The IEEFA says the federal and Alberta governments provided a total of $320 million in direct and indirect subsidies to Trans Mountain.

Of that, it says $135 million are direct subsidies from CHHC, the Alberta government’s lower corporate tax rate, and $24.4 million in costs to Trans Mountain that resulted from changes in pension plan values, costs which were covered by CDEV.

As for the $183.8 million in indirect subsidies that it calculated, the IEEFA accomplished this with an apples-to-oranges comparison.

It used Kinder Morgan’s internal rate of return (12%) to calculate a commercial rate of interest, and compared it to the interest rate the federal government pays on its debt (4.7%).
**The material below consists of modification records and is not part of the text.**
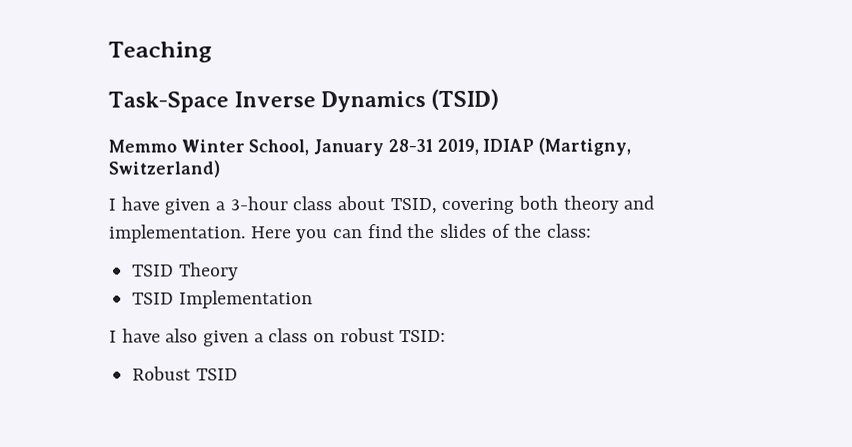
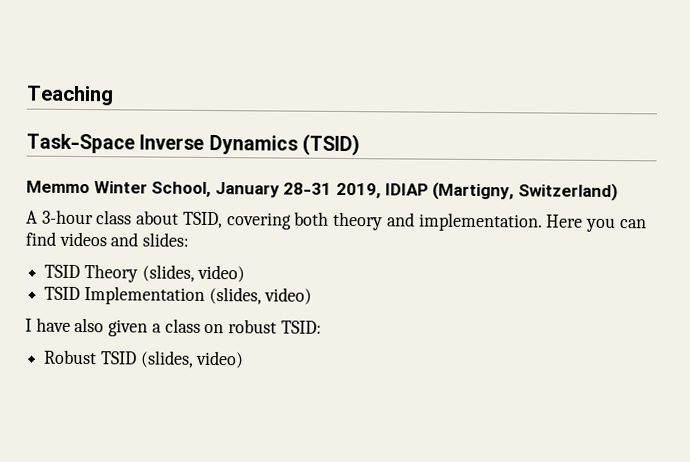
[108,196,226,215] I have given a -> [26,210,38,224] A
[407,223,593,239] the slides of the class: -> [58,231,190,247] videos and slides:
(239, 271) none -> [141,264,246,283] (slides, video)
(313, 299) none -> [208,286,313,305] (slides, video)
(238, 374) none -> [139,350,245,369] (slides, video)

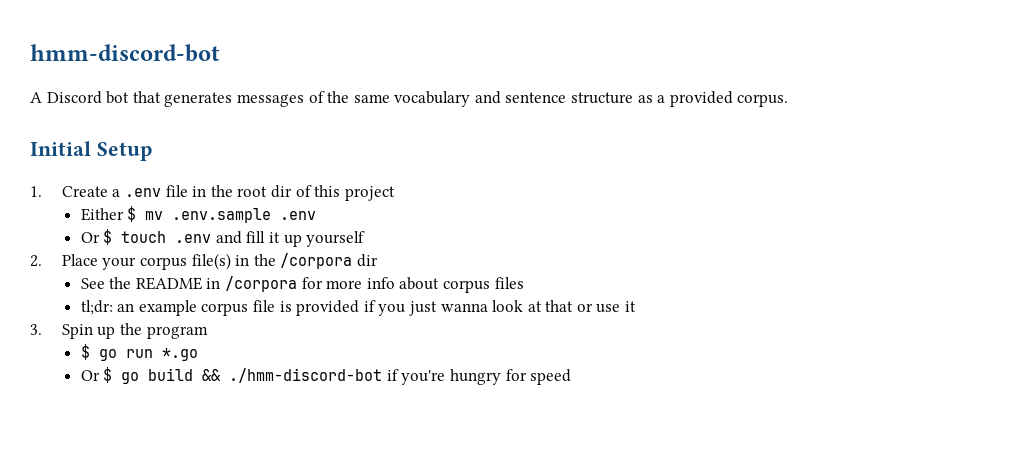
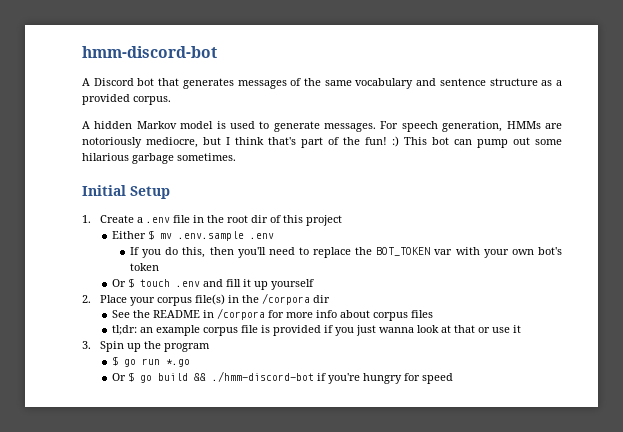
(789, 100) none -> [82,121,562,132] [82,136,562,148] [82,153,236,164] // A hidden Markov model is used to generate messages. For speech generation, HMMs are notoriously mediocre, but I think that's part of the fun! :) This bot can pump out some hilarious garbage sometimes.
(317, 215) none -> [129,247,563,258] [129,263,159,271] // If you do this, then you'll need to replace the BOT_TOKEN var with your own bot's token

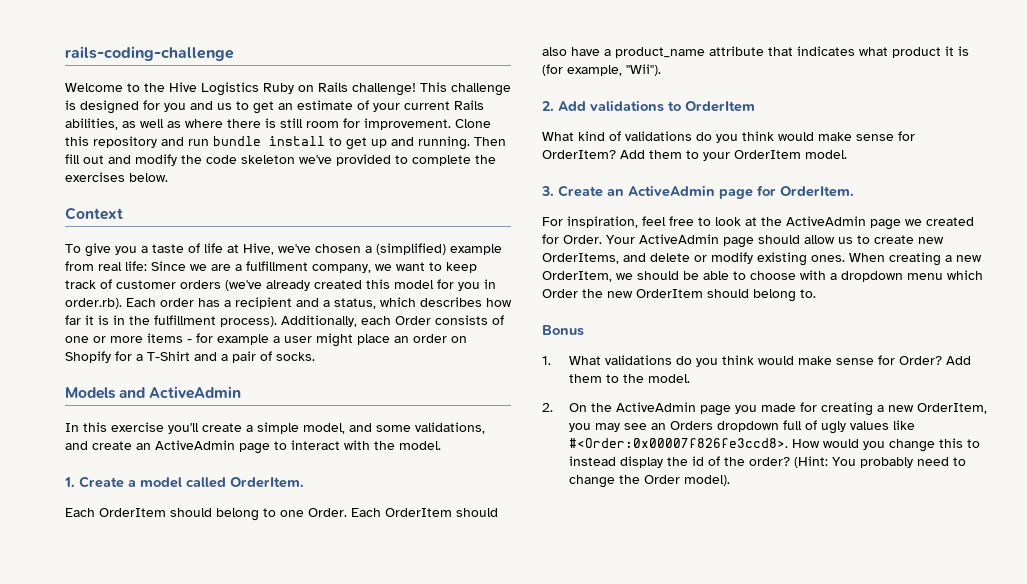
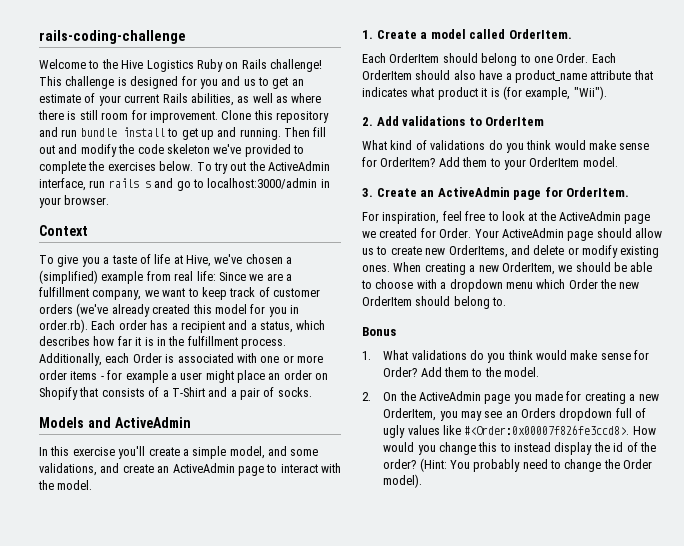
(168, 177) none -> [196,161,330,174] [39,178,330,191] [39,195,110,208] To try out the ActiveAdmin interface, run rails s and go to localhost:3000/admin in your browser.
[220,316,277,327] process). -> [241,338,286,349] process.
[435,315,504,325] consists of -> [165,353,257,363] is associated with
(143, 339) none -> [39,370,67,380] order
[115,351,132,361] for -> [79,387,160,397] that consists of

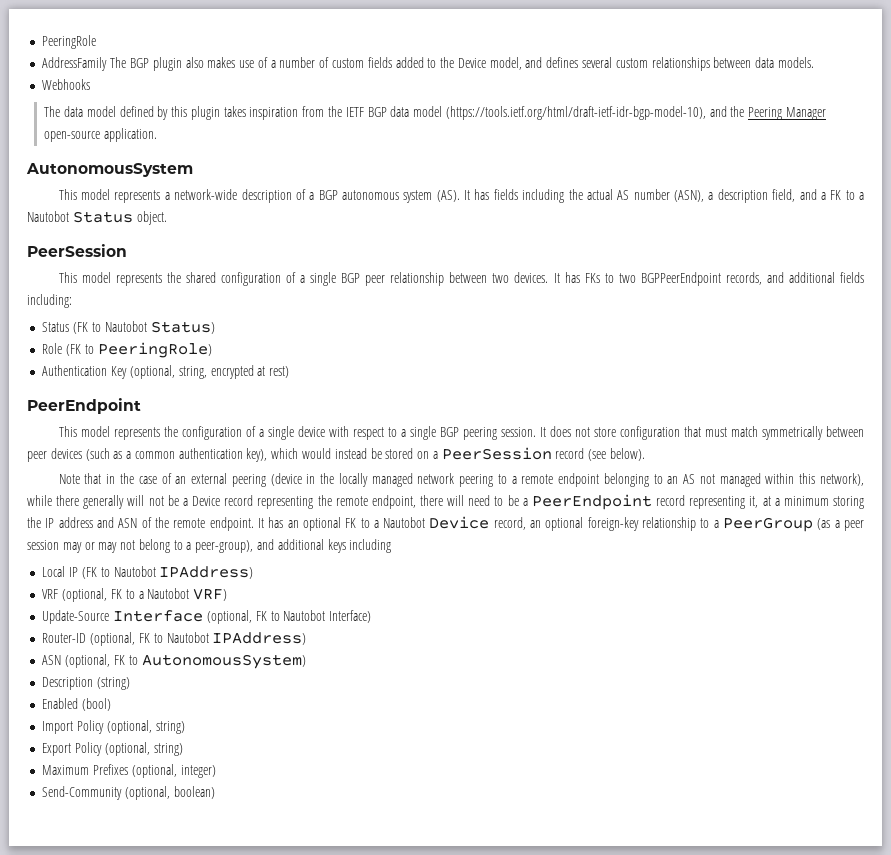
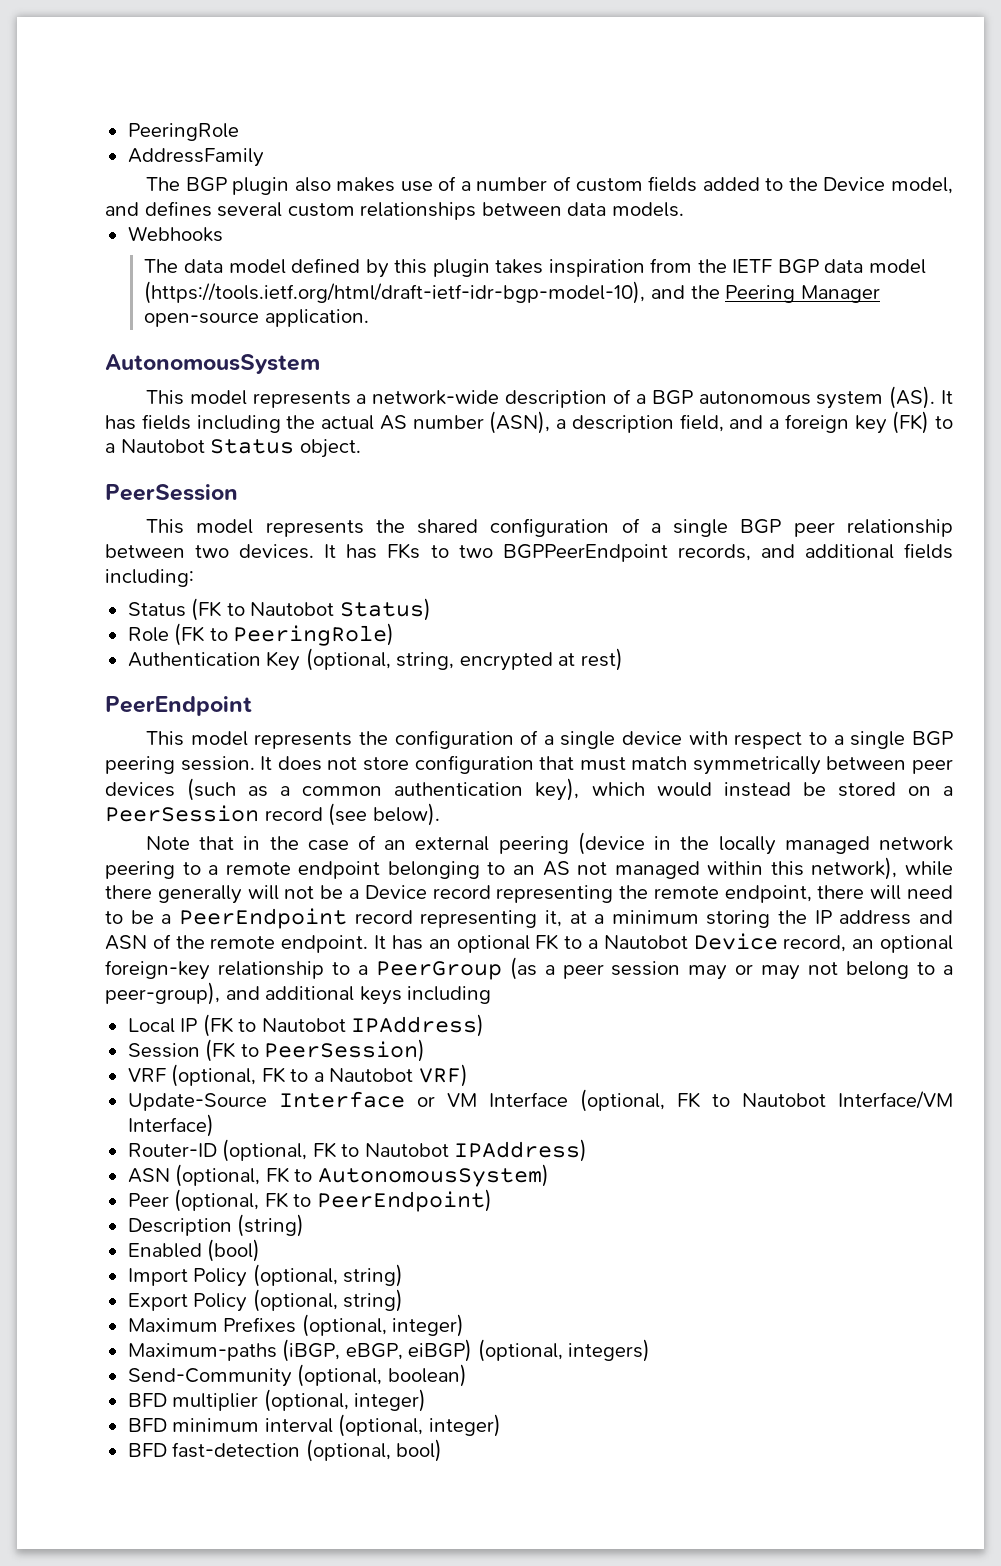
(108, 64) none -> (264, 157) //
[830,190,842,200] FK -> [784,411,930,434] foreign key (FK)
(254, 572) none -> [127,1039,426,1062] // Session (FK to PeerSession)
[206,610,326,624] (optional, FK to Nautobot -> [416,1089,953,1112] or VM Interface (optional, FK to Nautobot Interface/VM
(306, 661) none -> [127,1189,492,1212] // Peer (optional, FK to PeerEndpoint)
[42,786,215,800] Send-Community (optional, boolean) -> [127,1339,651,1362] [127,1364,467,1387] [127,1389,427,1412] [127,1414,501,1437] [127,1439,443,1462] Maximum-paths (iBGP, eBGP, eiBGP) (optional, integers) // Send-Community (optional, boolean) // BFD multiplier (optional, integer) // BFD minimum interval (optional, integer) // BFD fast-detection (optional, bool)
That internal rate of return is what a company would require for a return on equity, Lo said.

The IEEF took the interest payments Canada would pay on its debt at 4.7% for half a year – $118 million – subtracted it from the interest it estimated it would have had to pay at a commercial rate – $302 million – came up with a difference of $183 million, and called that difference a subsidy.

“It is simply incorrect to take the difference between the cost of equity and the cost of debt, and call that a subsidy,” Lo said. “The indirect subsidy of $183.8 (million) is non-existent.”

In response to the IEEFA report, the federal Ministry of Finance said in an email to Business in Vancouver that it is "normal" for a project like a pipeline expansion to incur expenses without generating revenue while it is being built.

"The board of TMC continues to consider the Trans Mountain Expansion Project to be a commercially viable project and the government is committed to divesting TMC," the ministry states. "The government expects to realize a positive financial return on its investment in TMC and the Trans Mountain Expansion Project."